The CMC is housed in Prentis Hall, 632 West 125th Street, New York City, across the street from Columbia's 17-acre Manhattanville campus. The facility consists of a large graduate research facility specializing in computer music and multimedia research, as well as a number of composition and recording studios for student use. Projects to come out of the CMC since the 1990s include:
The Computer Music Center offers the Sound Arts MFA Program. The director of the CMC is Brad Garton, and the CMC offers classes taught by George Lewis, Terry Pender, Douglas Repetto, and R. Luke DuBois, as well as a large number of visiting faculty who give seminars every year.
The forerunner of the Columbia-Princeton Electronic Music Center was a studio founded in the early 1950s by Columbia University professors Vladimir Ussachevsky and Otto Luening, and Princeton University professors Milton Babbitt and Roger Sessions. Originally concerned with experiments in music composition involving the new technology of reel-to-reel tape, the studio soon branched out into all areas of electronic music research.
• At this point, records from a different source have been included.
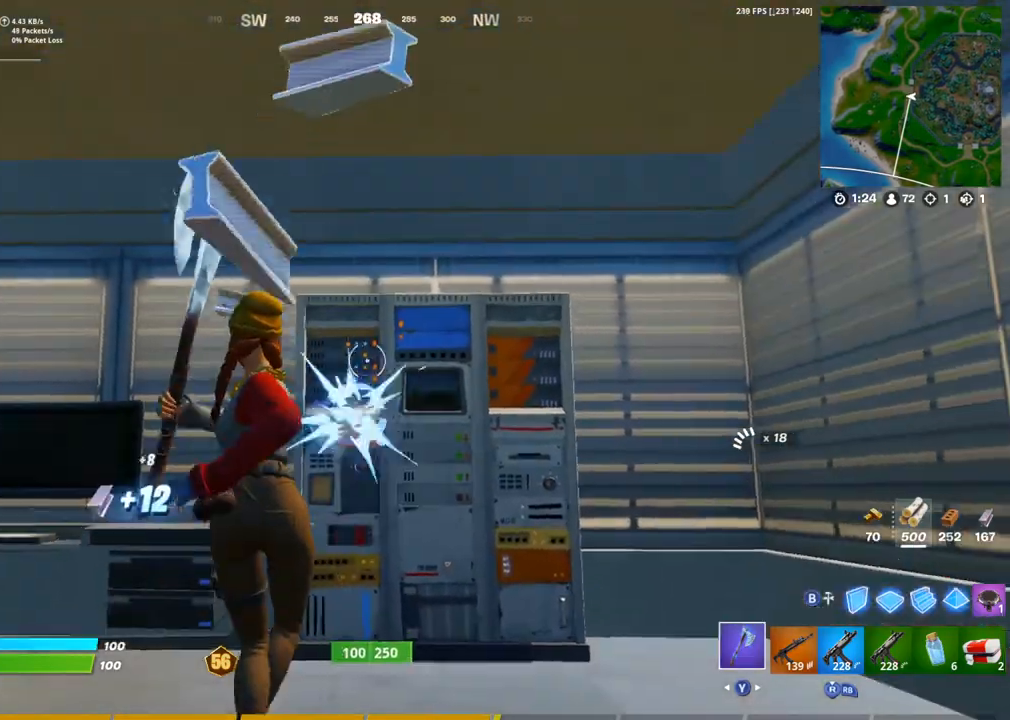
{"buttons": ["R2"], "left_stick": "up", "right_stick": "center", "events": [[50, "left_stick", "up"], [67, "right_stick", "down"], [200, "right_stick", "center"], [267, "R1", "down"], [317, "R1", "up"], [367, "right_stick", "up"], [417, "right_stick", "left"], [500, "right_stick", "center"]]}
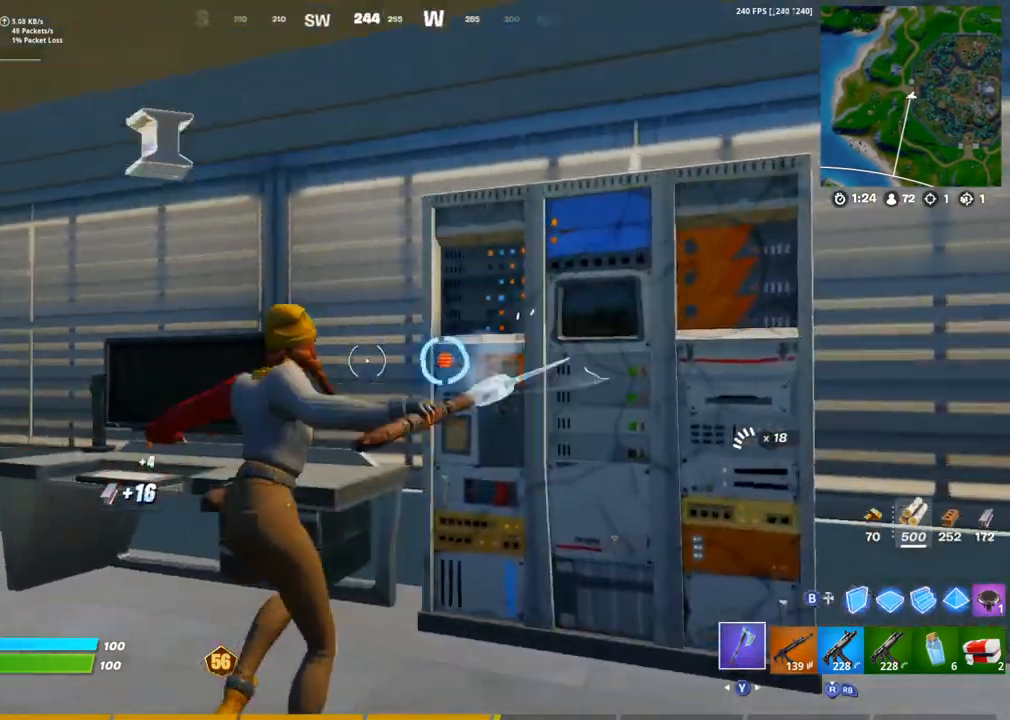
{"buttons": ["R2"], "left_stick": "left", "right_stick": "center"}
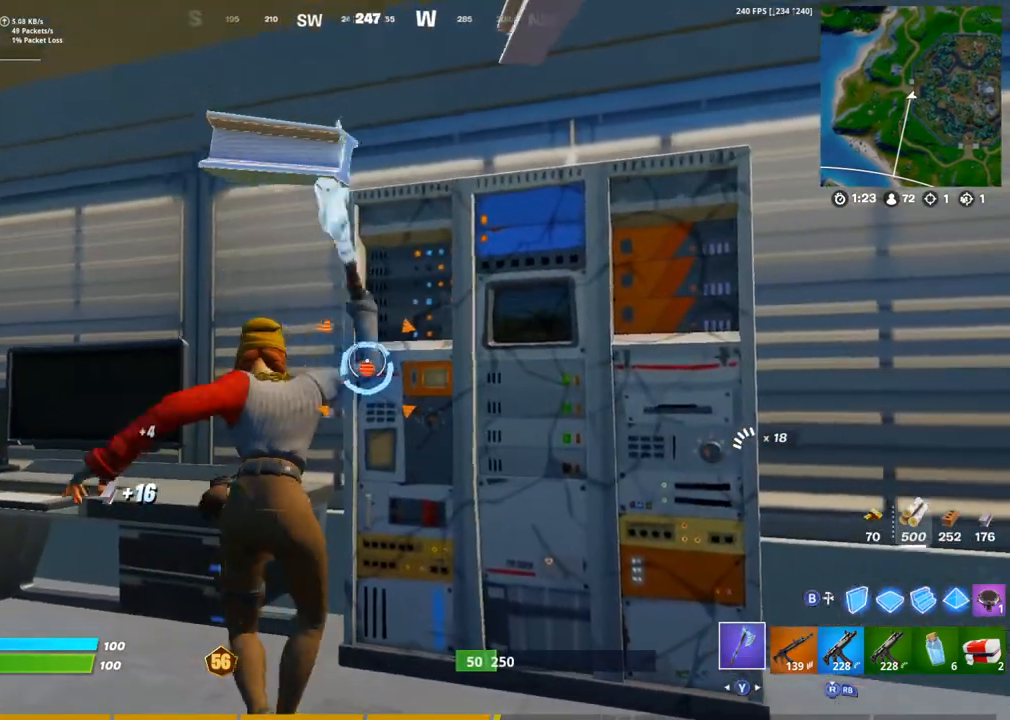
{"buttons": ["R2"], "left_stick": "up-left", "right_stick": "center", "events": [[200, "right_stick", "down-left"], [300, "right_stick", "center"], [333, "L1", "down"], [417, "left_stick", "up-left"], [433, "L1", "up"]]}
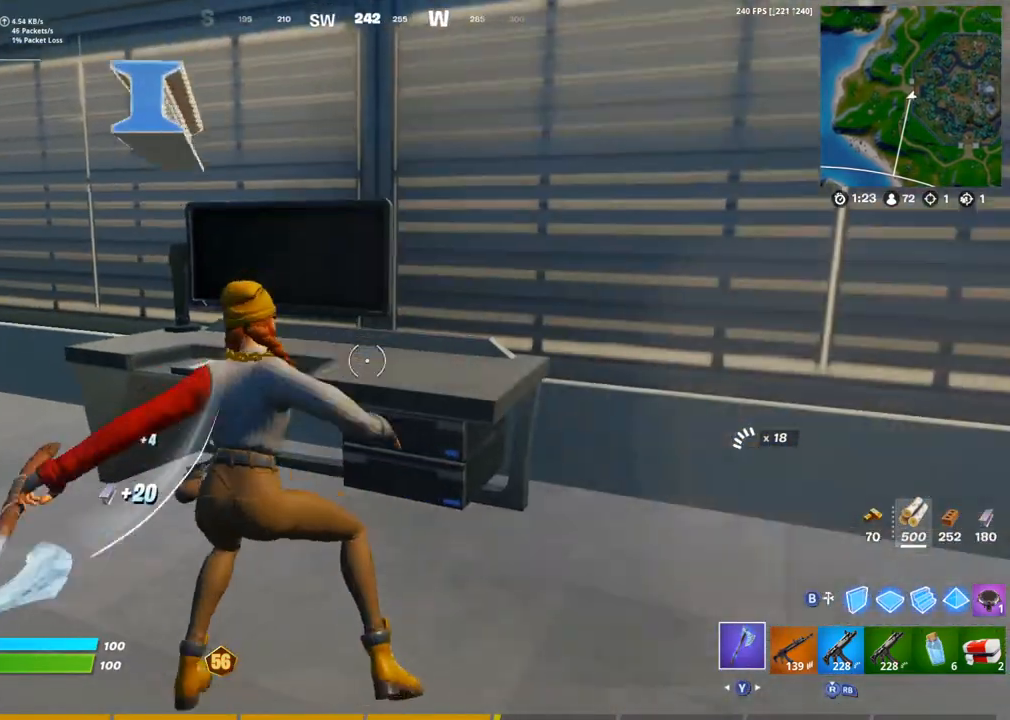
{"buttons": ["R2"], "left_stick": "down", "right_stick": "center", "events": [[33, "left_stick", "up"], [183, "left_stick", "right"], [300, "left_stick", "down"]]}
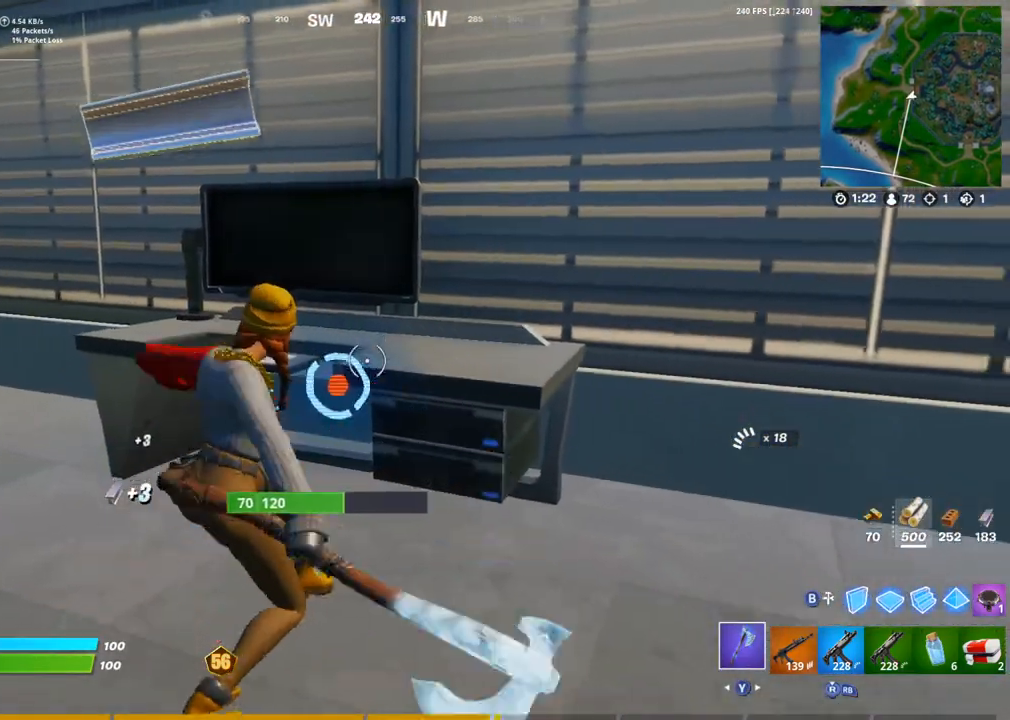
{"buttons": ["TRIANGLE", "R1"], "left_stick": "up", "right_stick": "left", "events": [[100, "left_stick", "down-left"], [300, "L1", "down"], [300, "R2", "up"], [350, "right_stick", "left"], [367, "left_stick", "up-left"], [400, "L1", "up"], [417, "R1", "down"], [417, "left_stick", "up"], [467, "TRIANGLE", "down"]]}
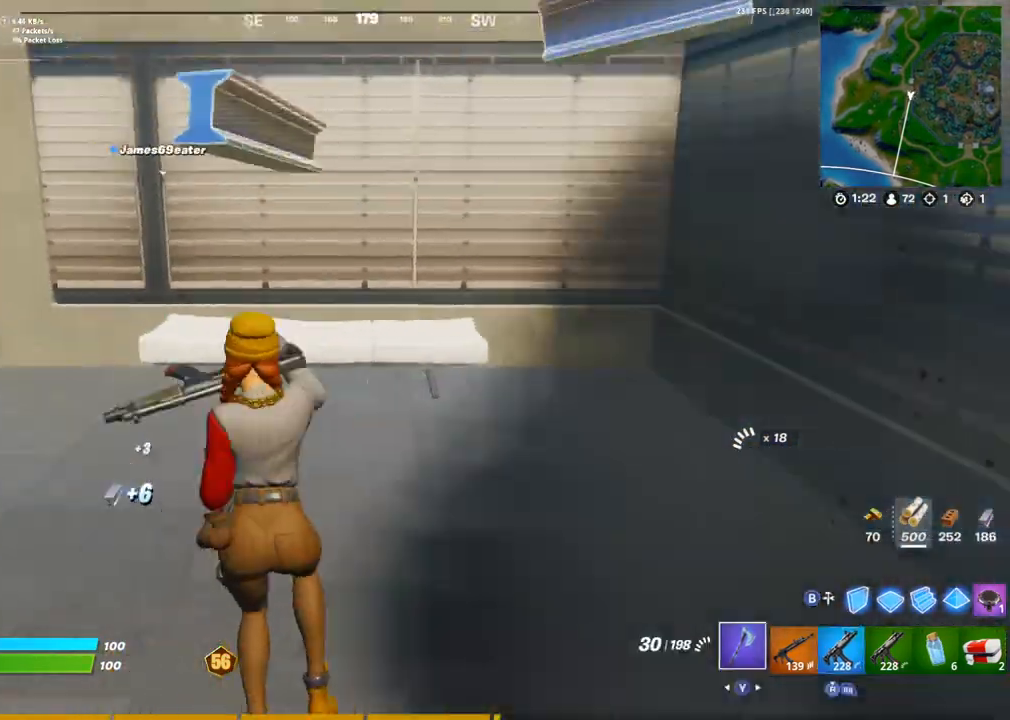
{"buttons": ["R2"], "left_stick": "up-left", "right_stick": "center", "events": [[33, "right_stick", "center"], [50, "TRIANGLE", "up"], [67, "R1", "up"], [283, "L1", "down"], [333, "R2", "down"], [367, "left_stick", "up-left"], [383, "L1", "up"]]}
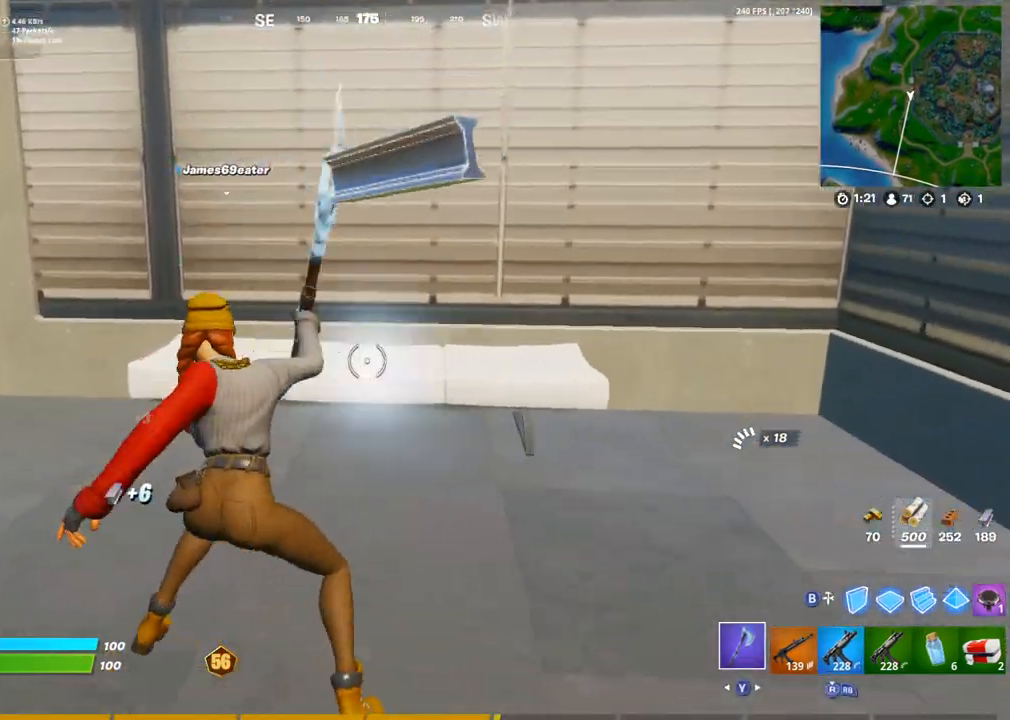
{"buttons": [], "left_stick": "down-left", "right_stick": "center", "events": [[100, "left_stick", "down-left"], [283, "L1", "down"], [383, "L1", "up"], [483, "R2", "up"]]}
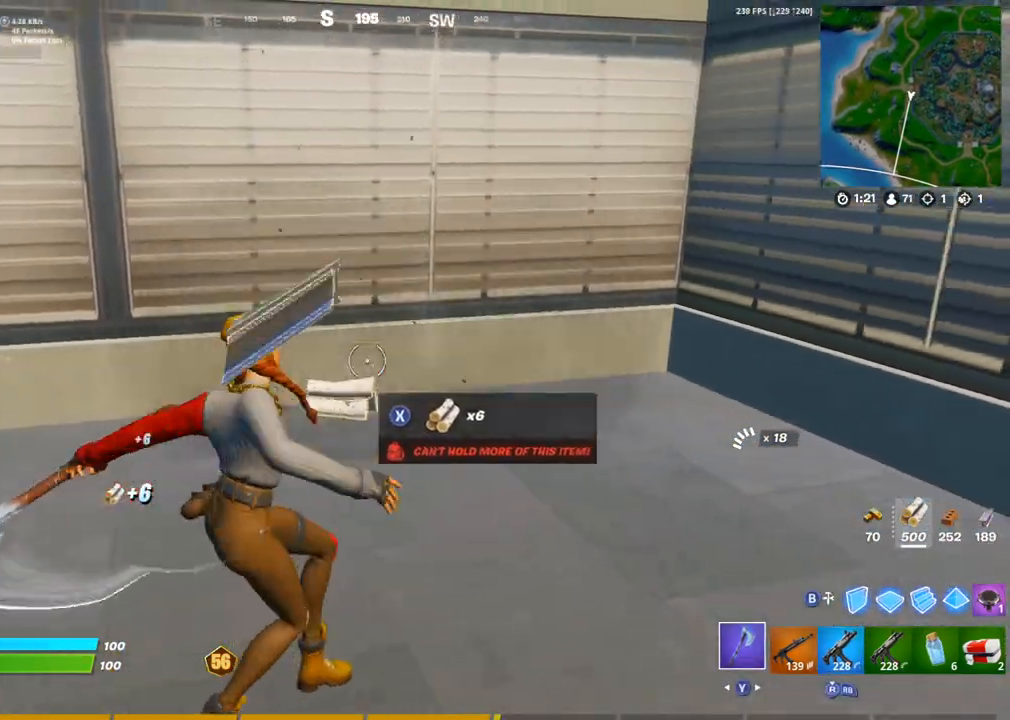
{"buttons": [], "left_stick": "up", "right_stick": "center", "events": [[50, "right_stick", "left"], [83, "R1", "down"], [100, "left_stick", "up-left"], [133, "TRIANGLE", "down"], [200, "TRIANGLE", "up"], [200, "left_stick", "up"], [200, "right_stick", "center"], [250, "R1", "up"]]}
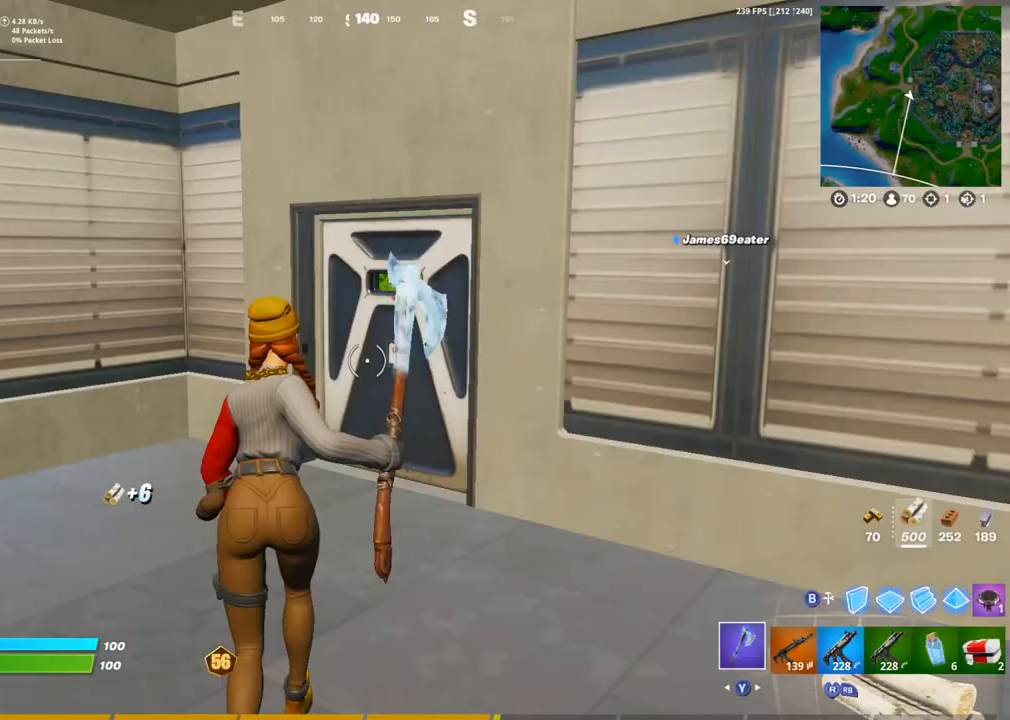
{"buttons": ["SQUARE"], "left_stick": "up", "right_stick": "center", "events": [[50, "SQUARE", "down"], [117, "SQUARE", "up"], [200, "R1", "down"], [233, "right_stick", "right"], [333, "R1", "up"], [483, "SQUARE", "down"], [500, "right_stick", "center"]]}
The Center was officially established with a grant from the Rockefeller Foundation in 1959 which was used to finance the acquisition of the RCA Mark II Sound Synthesizer from its owner, RCA.
The Center's flagship piece of equipment, the RCA Mark II Sound Synthesizer, was delivered in 1957 after it was developed to Ussachevsky and Babbitt's specifications. The RCA (and the Center) were re-housed in Prentis Hall, a building off the main Columbia campus on 125th Street. A number of significant pieces in the electronic music repertoire were realized on the Synthesizer, including Babbitt's Vision and Prayer and Charles Wuorinen's Time's Encomium, which was awarded the 1970 Pulitzer Prize in Music. In 1961 Columbia Records released an album titled simply Columbia-Princeton Electronic Music Center, which was produced principally on the RCA synthesizer.
Most of the luminaries in the field of electronic music (and avant-garde music in general) visited, worked, or studied at the Electronic Music Center, including Edgard Varèse, Halim El-Dabh, Bülent Arel, Mario Davidovsky, Charles Dodge, Pril Smiley, Alice Shields, Wendy Carlos, Dariush Dolat-Shahi, Kenjiro Ezaki and Luciano Berio. The Center also acted as a consulting agency for other electronic music studios in the Western Hemisphere, giving them advice on optimum studio design and helping them purchase equipment.
The staff engineers at the Center under Peter Mauzey developed a large variety of customized equipment designed to solve the needs of the composers working at the center. These include early prototypes of tape delay machines, quadraphonic mixing consoles, and analog triggers designed to facilitate interoperability between other (often custom-made) synthesizer equipment. The Center also had a large collection of Buchla, Moog, and Serge Modular synthesizers.
By the late 1970s the Electronic Music Center was rapidly nearing obsolescence as the classical analog tape techniques it used were being surpassed by parallel work in the field of computer music. By the mid-1980s the Columbia and Princeton facilities had ceased their formal affiliation, with the Princeton music department strengthening its affiliation with Bell Labs and founding a computer music studio under Godfrey Winham and Paul Lansky (see Princeton Sound Lab).
The original Columbia facility was re-organized in 1995 under the leadership of Brad Garton and was renamed the Columbia University Computer Music Center.
The building at 632 West 125th Street, named Prentis Hall, was erected in 1906. It has six floors and covers 121,752 square feet (11,311.1 m2). The building, a milky-white terracotta former Sheffield Farms milk bottling plant, has been slated for renovation as part of a multibillion-dollar Columbia University expansion of its 17-acre Manhattanville campus. Columbia acquired it in 1949 and once used it for a chemical engineering laboratory. The architect was Frank A. Rooke.